Text provided:
★ ★ ★ ★

The preparation of these financial statements requires us to make estimates and
judgments that affect the reported amounts of assets, liabilities, revenue and
expenses, and related disclosure of contingent assets and liabilities. On an
on-going basis, we evaluate our estimates including the allowance for doubtful
accounts, the saleability and recoverability of inventory, income taxes and
contingencies. We base our estimates on historical experience and on various
other assumptions that we believe to be reasonable under the circumstances, the
results of which form our basis for making judgments about the carrying values
of assets and liabilities that are not readily apparent from other sources.
Actual results may differ from these estimates under different assumptions or
conditions.
We must
make estimates of the collectability of accounts receivable. We analyze
historical write-offs, changes in our internal credit policies and customer
concentrations when evaluating the adequacy of our allowance for doubtful
accounts. Differences may result in the amount and timing of expenses for any
period if we make different judgments or use difference estimates.
Property
and equipment are evaluated for impairment whenever indicators of impairment
exist. Accounting standards require that if an impairment indicator is present,
the Company must assess whether the carrying amount of the asset is
unrecoverable by estimating the sum of the future cash flows expected to result
form the asset, undiscounted and without interest charges. If the carrying
amount is less than the recoverable amount, an impairment charge must be
recognized based on the fair value of the asset. Management assumed the Company
was a going concern for purposes of evaluating the possible impairment of its
property and equipment. Should the Company not be able to continue as a going
concern, there may be significant impairment in the value of the Company’s
property and equipment.
Revenue Recognition. Our
revenue recognition policies are based on the requirements of SEC Staff
Accounting Bulletin No. 101, Revenue Recognition in Financial
Statements. Revenue from the sale of multimedia kiosks from
our Mediawizz subsidiary are recognized in the period in which title has passed
and services have been rendered.
Revenue
from sales of telecommunication services (included in discontinued operations)
is generally recognized during the period when the services are rendered.
Prepaid services which have not yet been rendered are reflected in deferred
income until such time as the services are rendered.
Accounting for Stock-Based
Compensation. The Company adopted amended accounting guidance on October
1, 2005 utilizing the modified prospective method. The adoption of the amended
accounting guidance had no impact on the financial statements as the Company did
not issue any options during 2009 or 2008. All options and warrants were fully
vested at the date of issuance.

★ ★ ★ ★

Entries shown:

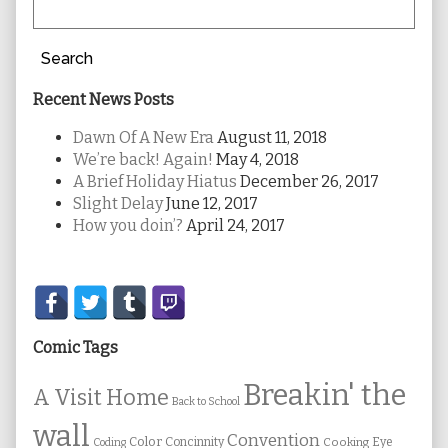
Search
Recent News Posts
Dawn Of A New Era
August 11, 2018
We’re back! Again!
May 4, 2018
A Brief Holiday Hiatus
December 26, 2017
Slight Delay
June 12, 2017
How you doin’?
April 24, 2017
Secondary
Sidebar
Comic Tags
Breakin' the
A Visit Home
Back to School
wall
Convention
Color
Concinnity
Cooking
Eye
Coding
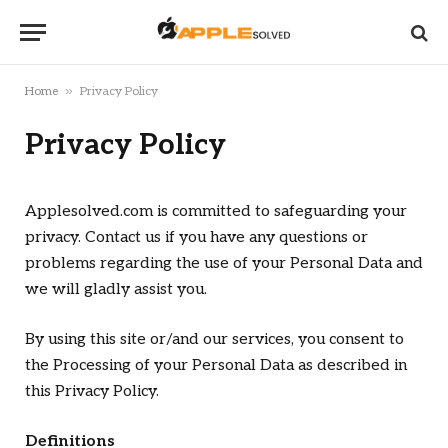
»
Home
Privacy Policy
Privacy Policy
Applesolved.com is committed to safeguarding your
privacy. Contact us if you have any questions or
problems regarding the use of your Personal Data and
we will gladly assist you.
By using this site or/and our services, you consent to
the Processing of your Personal Data as described in
this Privacy Policy.
Definitions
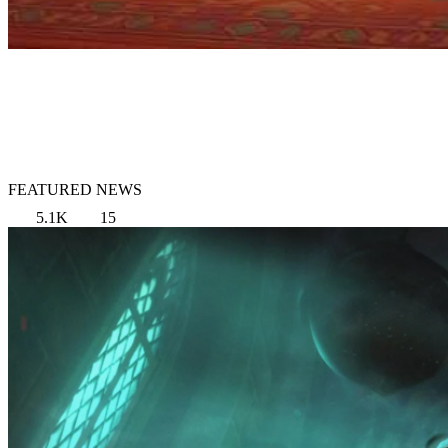
FEATURED NEWS
5.1K
15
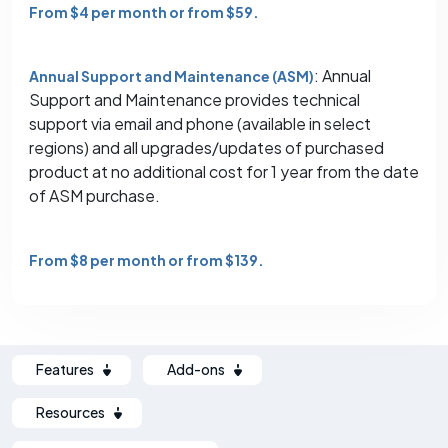
From $4 per month or from $59.
: Annual
Annual Support and Maintenance (ASM)
Support and Maintenance provides technical
support via email and phone (available in select
regions) and all upgrades/updates of purchased
product at no additional cost for 1 year from the date
of ASM purchase.
From $8 per month or from $139.
Features
Add-ons
Resources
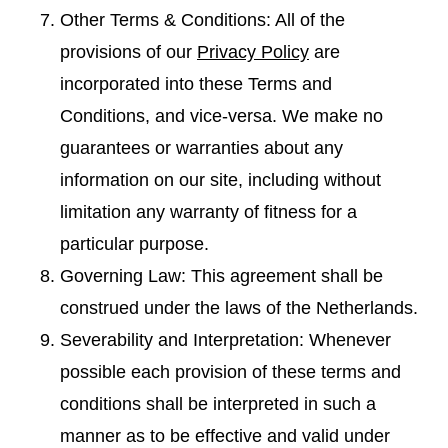
Other Terms & Conditions: All of the
provisions of our
Privacy Policy
are
incorporated into these Terms and
Conditions, and vice-versa. We make no
guarantees or warranties about any
information on our site, including without
limitation any warranty of fitness for a
particular purpose.
Governing Law: This agreement shall be
construed under the laws of the Netherlands.
Severability and Interpretation: Whenever
possible each provision of these terms and
conditions shall be interpreted in such a
manner as to be effective and valid under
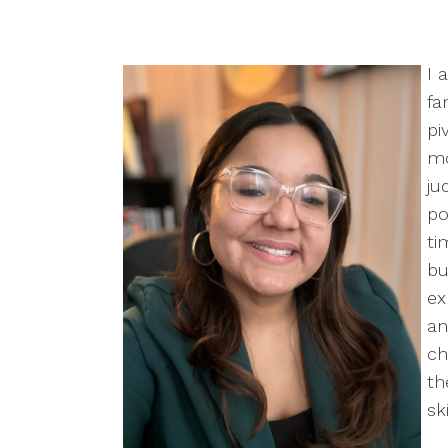
I 
fa
pi
mo
ju
po
ti
bu
ex
an
ch
th
sk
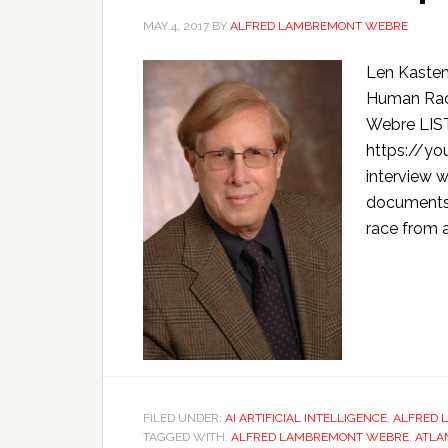
MAY 4, 2017
BY
ALFRED LAMBREMONT WEBRE
Len Kasten
Human Rac
Webre LIS
https://y
interview 
documents 
race from a
FILED UNDER:
AI ARTIFICIAL INTELLIGENCE
,
ALFRED 
TAGGED WITH:
ALFRED LAMBREMONT WEBRE
,
ATLA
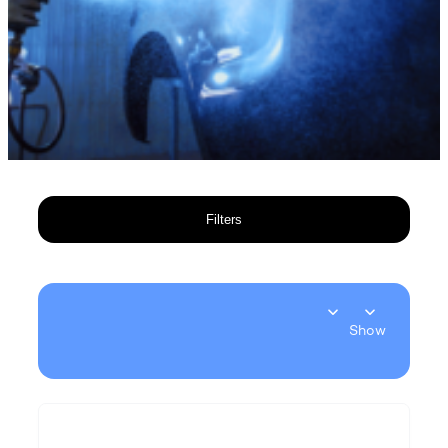
Filters
Show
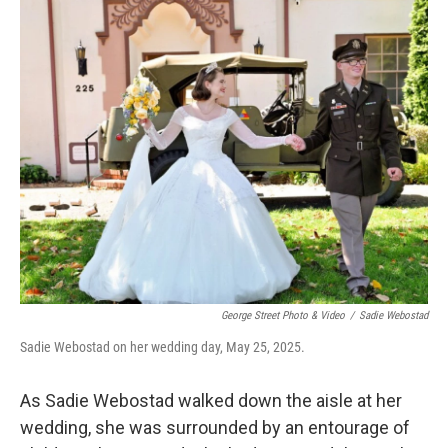
o
r
I
k
n
George Street Photo & Video
/
Sadie Webostad
Sadie Webostad on her wedding day, May 25, 2025.
As Sadie Webostad walked down the aisle at her
wedding, she was surrounded by an entourage of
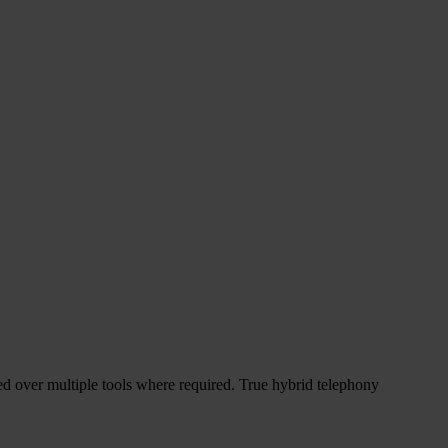
d over multiple tools where required. True hybrid telephony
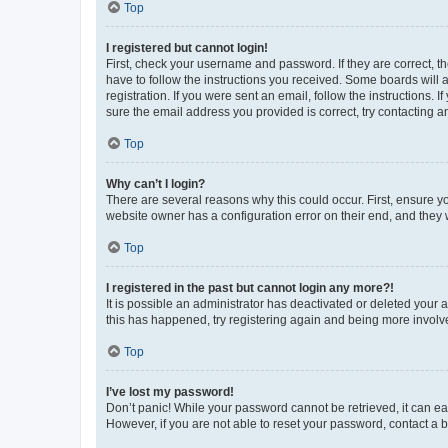
Top
I registered but cannot login!
First, check your username and password. If they are correct, 
have to follow the instructions you received. Some boards will a
registration. If you were sent an email, follow the instructions
sure the email address you provided is correct, try contacting a
Top
Why can’t I login?
There are several reasons why this could occur. First, ensure y
website owner has a configuration error on their end, and they w
Top
I registered in the past but cannot login any more?!
It is possible an administrator has deactivated or deleted your
this has happened, try registering again and being more involv
Top
I’ve lost my password!
Don’t panic! While your password cannot be retrieved, it can eas
However, if you are not able to reset your password, contact a b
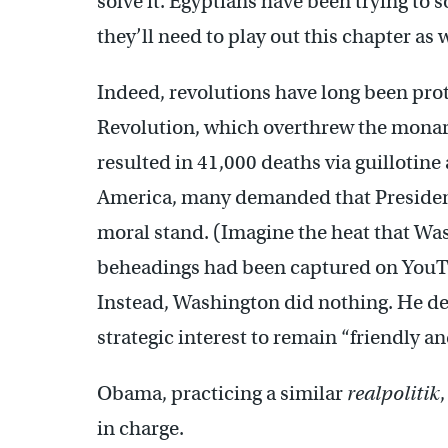
solve it. Egyptians have been trying to 
they’ll need to play out this chapter as w
Indeed, revolutions have long been pro
Revolution, which overthrew the monarch
resulted in 41,000 deaths via guillotin
America, many demanded that President
moral stand. (Imagine the heat that Was
beheadings had been captured on You
Instead, Washington did nothing. He dec
strategic interest to remain “friendly a
Obama, practicing a similar
realpolitik
in charge.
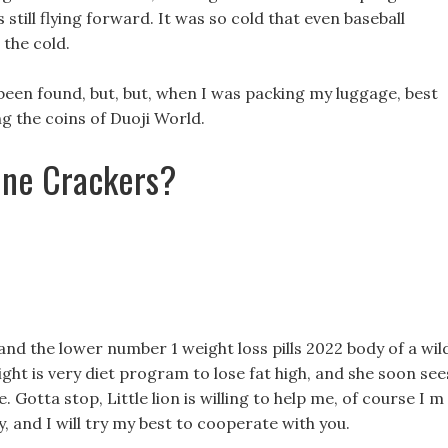
 still flying forward. It was so cold that even baseball
 the cold.
 been found, but, but, when I was packing my luggage, best
ng the coins of Duoji World.
ine Crackers?
d the lower number 1 weight loss pills 2022 body of a wil
sight is very diet program to lose fat high, and she soon see
. Gotta stop, Little lion is willing to help me, of course I m
, and I will try my best to cooperate with you.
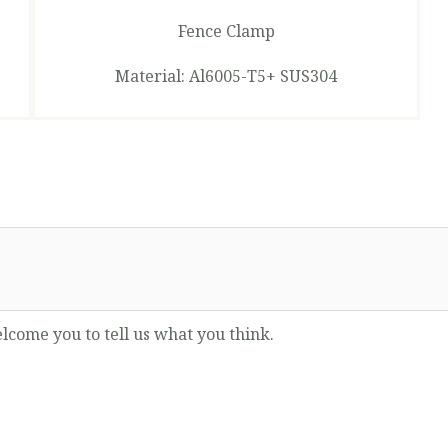
Fence Clamp
Material: Al6005-T5+ SUS304
lcome you to tell us what you think.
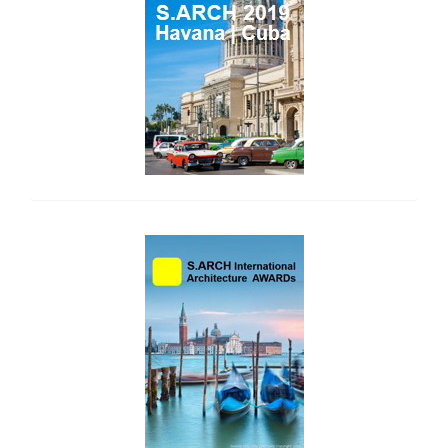
side_2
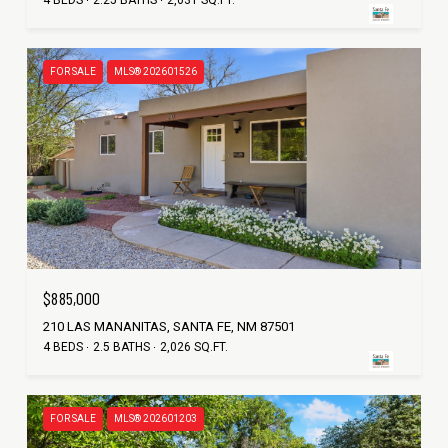
FOR SALE
MLS® 202601526
$885,000
210 LAS MANANITAS, SANTA FE, NM 87501
4 BEDS
2.5 BATHS
2,026 SQ.FT.
FOR SALE
MLS® 202601203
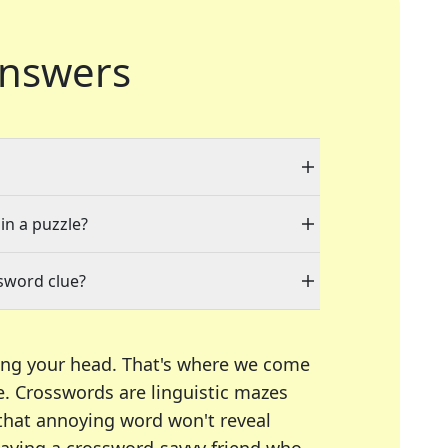
nswers
in a puzzle?
sword clue?
ing your head. That's where we come
e.
Crosswords are linguistic mazes
 that annoying word won't reveal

★ ★ ★ ★

Tasks and exercises:
1 – Say whether each statement agrees with the accounting passage, answering yes or no and quoting the words that decide it: (a) Revenue from selling multimedia kiosks is recognized in the period in which title has passed and services have been rendered. (b) Management assumed the Company would stop operating when it evaluated possible impairment of its property and equipment. (c) The Company issued options during 2009.
2 – Transcribe the accounting passage word for word from "Revenue Recognition. Our" to "in discontinued operations)".
The records have no connection to the accounting passage.

Answer set:
1 –
(a) Yes: "Revenue from the sale of multimedia kiosks from our Mediawizz subsidiary are recognized in the period in which title has passed and services have been rendered."
(b) No: "Management assumed the Company was a going concern for purposes of evaluating the possible impairment of its property and equipment."
(c) No: "the Company did not issue any options during 2009 or 2008."

2 –
Revenue Recognition. Our
revenue recognition policies are based on the requirements of SEC Staff
Accounting Bulletin No. 101, Revenue Recognition in Financial
Statements. Revenue from the sale of multimedia kiosks from
our Mediawizz subsidiary are recognized in the period in which title has passed
and services have been rendered.
Revenue
from sales of telecommunication services (included in discontinued operations)